## What this task involves
Of the material below, only the lines from the line containing "Find the fallen" down to the line containing "Draw a box round the tree at (465, 248)." belong in the answer, written out exactly.

---- Source material

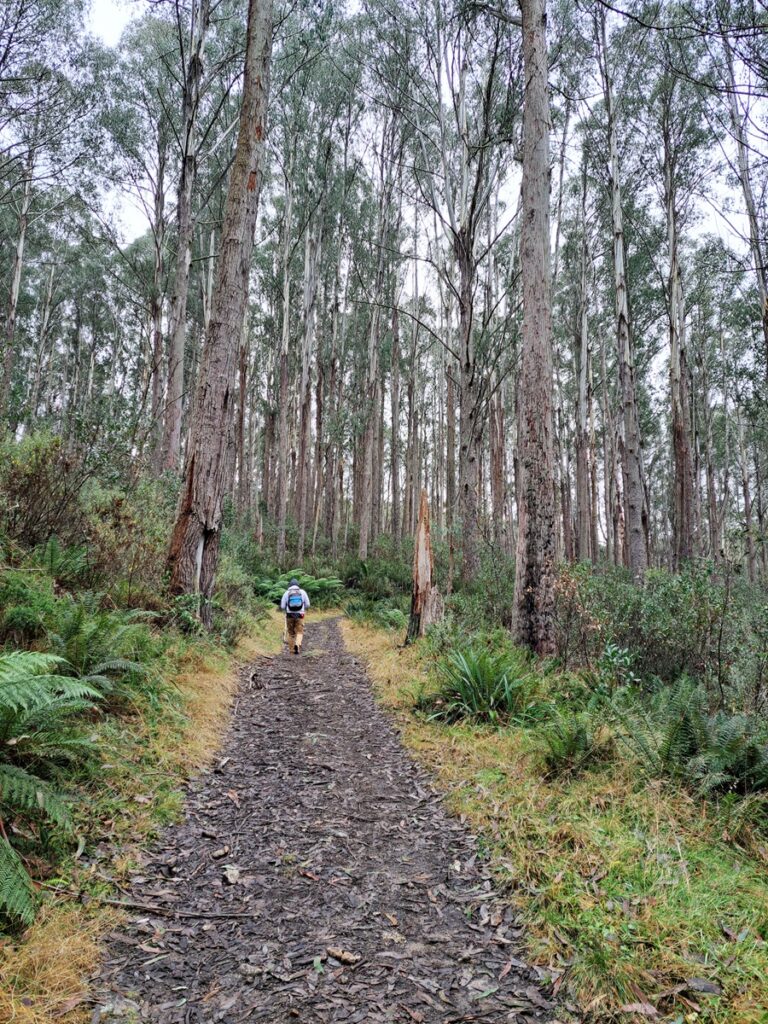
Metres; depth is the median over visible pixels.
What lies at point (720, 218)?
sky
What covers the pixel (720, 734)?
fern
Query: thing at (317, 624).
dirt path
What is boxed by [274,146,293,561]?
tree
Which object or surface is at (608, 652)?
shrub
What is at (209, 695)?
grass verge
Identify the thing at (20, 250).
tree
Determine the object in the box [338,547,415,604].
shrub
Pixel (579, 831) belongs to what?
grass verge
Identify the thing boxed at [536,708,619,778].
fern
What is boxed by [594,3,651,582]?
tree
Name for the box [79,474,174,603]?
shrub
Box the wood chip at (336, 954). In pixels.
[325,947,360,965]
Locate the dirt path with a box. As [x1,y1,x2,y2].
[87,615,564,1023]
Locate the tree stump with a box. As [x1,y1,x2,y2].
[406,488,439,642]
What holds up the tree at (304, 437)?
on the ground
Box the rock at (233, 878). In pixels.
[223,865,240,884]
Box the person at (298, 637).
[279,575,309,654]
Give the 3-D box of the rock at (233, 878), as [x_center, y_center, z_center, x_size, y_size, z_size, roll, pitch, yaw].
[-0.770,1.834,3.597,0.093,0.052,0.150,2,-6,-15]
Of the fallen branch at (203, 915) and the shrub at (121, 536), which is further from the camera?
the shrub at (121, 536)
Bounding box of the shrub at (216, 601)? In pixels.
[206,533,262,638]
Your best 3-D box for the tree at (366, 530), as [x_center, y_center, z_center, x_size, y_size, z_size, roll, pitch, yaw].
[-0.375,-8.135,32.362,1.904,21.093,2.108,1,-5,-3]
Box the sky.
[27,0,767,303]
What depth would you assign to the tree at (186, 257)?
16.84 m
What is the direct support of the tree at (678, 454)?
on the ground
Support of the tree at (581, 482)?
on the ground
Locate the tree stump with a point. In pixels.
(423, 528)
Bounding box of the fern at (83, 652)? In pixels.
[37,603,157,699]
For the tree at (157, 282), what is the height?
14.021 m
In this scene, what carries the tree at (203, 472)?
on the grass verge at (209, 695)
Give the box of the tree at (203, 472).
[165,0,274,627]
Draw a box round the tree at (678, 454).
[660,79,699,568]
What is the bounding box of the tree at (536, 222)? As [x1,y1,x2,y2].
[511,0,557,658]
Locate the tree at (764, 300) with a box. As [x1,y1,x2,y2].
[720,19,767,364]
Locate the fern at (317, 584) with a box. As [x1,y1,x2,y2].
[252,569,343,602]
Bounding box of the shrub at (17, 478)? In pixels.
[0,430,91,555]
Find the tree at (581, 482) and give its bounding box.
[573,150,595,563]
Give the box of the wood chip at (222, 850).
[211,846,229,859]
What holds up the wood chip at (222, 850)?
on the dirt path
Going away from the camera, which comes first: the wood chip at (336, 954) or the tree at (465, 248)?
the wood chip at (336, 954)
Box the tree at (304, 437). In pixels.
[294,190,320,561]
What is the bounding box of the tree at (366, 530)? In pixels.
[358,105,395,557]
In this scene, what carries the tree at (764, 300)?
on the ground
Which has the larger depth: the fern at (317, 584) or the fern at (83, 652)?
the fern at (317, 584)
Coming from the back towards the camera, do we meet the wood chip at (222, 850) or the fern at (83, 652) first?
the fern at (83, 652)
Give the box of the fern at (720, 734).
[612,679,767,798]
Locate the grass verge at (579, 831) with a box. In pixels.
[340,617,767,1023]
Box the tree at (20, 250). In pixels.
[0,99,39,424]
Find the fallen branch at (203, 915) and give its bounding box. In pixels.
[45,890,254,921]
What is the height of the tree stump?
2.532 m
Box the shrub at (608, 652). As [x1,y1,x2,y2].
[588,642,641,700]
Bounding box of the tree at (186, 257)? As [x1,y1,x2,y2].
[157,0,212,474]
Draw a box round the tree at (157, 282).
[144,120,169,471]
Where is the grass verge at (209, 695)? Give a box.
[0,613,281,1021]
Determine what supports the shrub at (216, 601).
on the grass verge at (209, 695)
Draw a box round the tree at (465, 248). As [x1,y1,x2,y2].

--------
---- Source material

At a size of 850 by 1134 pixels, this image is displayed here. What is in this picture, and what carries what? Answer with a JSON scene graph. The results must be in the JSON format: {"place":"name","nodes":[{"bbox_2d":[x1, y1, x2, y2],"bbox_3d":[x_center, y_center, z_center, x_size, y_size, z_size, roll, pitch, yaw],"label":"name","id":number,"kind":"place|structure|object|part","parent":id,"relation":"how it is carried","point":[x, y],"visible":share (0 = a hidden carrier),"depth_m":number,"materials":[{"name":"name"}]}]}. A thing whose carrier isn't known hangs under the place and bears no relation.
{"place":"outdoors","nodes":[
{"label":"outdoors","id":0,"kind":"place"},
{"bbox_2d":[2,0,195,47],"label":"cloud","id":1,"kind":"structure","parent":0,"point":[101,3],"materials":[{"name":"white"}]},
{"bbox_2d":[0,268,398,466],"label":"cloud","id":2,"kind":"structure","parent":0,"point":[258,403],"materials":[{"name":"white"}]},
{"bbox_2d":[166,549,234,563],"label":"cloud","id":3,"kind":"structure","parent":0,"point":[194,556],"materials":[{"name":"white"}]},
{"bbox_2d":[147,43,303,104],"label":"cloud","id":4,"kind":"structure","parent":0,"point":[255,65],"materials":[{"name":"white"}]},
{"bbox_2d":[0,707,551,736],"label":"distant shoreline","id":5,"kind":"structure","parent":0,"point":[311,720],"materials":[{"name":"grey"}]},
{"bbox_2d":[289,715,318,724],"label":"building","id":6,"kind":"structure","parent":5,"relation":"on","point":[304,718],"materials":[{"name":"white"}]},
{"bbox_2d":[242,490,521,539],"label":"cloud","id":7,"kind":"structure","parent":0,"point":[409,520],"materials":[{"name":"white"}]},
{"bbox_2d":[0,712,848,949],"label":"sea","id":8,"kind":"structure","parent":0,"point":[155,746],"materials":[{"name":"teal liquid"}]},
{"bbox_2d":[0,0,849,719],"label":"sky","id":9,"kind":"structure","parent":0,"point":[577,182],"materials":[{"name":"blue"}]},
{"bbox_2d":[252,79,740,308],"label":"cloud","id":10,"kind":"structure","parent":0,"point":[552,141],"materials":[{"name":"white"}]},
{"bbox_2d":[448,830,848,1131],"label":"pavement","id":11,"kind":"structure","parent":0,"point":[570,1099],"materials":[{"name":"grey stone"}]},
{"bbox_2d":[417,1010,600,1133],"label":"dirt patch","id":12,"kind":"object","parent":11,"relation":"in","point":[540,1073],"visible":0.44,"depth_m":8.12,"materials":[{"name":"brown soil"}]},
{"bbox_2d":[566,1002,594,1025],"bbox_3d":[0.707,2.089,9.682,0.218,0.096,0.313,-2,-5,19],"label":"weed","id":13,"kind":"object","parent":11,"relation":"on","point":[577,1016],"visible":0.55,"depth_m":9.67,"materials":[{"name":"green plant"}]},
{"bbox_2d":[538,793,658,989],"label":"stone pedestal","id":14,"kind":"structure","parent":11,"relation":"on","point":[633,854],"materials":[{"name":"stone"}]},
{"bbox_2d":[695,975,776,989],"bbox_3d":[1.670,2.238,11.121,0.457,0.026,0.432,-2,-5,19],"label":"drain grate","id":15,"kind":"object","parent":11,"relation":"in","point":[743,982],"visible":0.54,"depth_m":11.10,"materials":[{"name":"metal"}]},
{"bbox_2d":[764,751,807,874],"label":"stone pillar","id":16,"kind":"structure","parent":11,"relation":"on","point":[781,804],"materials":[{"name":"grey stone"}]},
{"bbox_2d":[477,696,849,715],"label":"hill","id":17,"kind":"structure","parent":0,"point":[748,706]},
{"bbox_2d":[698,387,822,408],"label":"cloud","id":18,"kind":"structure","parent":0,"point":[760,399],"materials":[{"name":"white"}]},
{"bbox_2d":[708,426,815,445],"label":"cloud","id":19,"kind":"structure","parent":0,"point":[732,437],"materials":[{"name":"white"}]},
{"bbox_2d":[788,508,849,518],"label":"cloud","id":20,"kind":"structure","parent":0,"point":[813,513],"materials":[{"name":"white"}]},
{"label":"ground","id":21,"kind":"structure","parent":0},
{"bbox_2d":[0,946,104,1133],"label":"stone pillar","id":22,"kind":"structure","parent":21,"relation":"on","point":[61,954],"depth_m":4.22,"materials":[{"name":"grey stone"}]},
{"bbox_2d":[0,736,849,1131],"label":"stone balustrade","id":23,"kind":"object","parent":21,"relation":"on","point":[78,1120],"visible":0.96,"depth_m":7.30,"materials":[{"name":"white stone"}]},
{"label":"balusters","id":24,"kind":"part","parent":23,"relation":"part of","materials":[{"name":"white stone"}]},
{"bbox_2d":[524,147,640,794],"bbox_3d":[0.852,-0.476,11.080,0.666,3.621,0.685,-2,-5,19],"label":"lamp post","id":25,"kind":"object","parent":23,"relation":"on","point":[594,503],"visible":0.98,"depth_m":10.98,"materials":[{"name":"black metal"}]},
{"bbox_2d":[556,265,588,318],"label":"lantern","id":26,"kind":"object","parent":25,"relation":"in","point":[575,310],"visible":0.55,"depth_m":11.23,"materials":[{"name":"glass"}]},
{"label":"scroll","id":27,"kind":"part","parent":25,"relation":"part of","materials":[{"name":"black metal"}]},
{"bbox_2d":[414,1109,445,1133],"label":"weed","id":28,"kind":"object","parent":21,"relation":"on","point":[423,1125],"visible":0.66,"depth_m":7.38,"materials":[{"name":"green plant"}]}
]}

--------

## Written reply
Find the fallen branch at (203, 915) and give its bounding box. In pixels.
[45,890,254,921]
What is the height of the tree stump?
2.532 m
Box the shrub at (608, 652). As [x1,y1,x2,y2].
[588,642,641,700]
Bounding box of the tree at (186, 257)? As [x1,y1,x2,y2].
[157,0,212,474]
Draw a box round the tree at (157, 282).
[144,120,169,471]
Where is the grass verge at (209, 695)? Give a box.
[0,613,281,1021]
Determine what supports the shrub at (216, 601).
on the grass verge at (209, 695)
Draw a box round the tree at (465, 248). As [x1,y1,x2,y2].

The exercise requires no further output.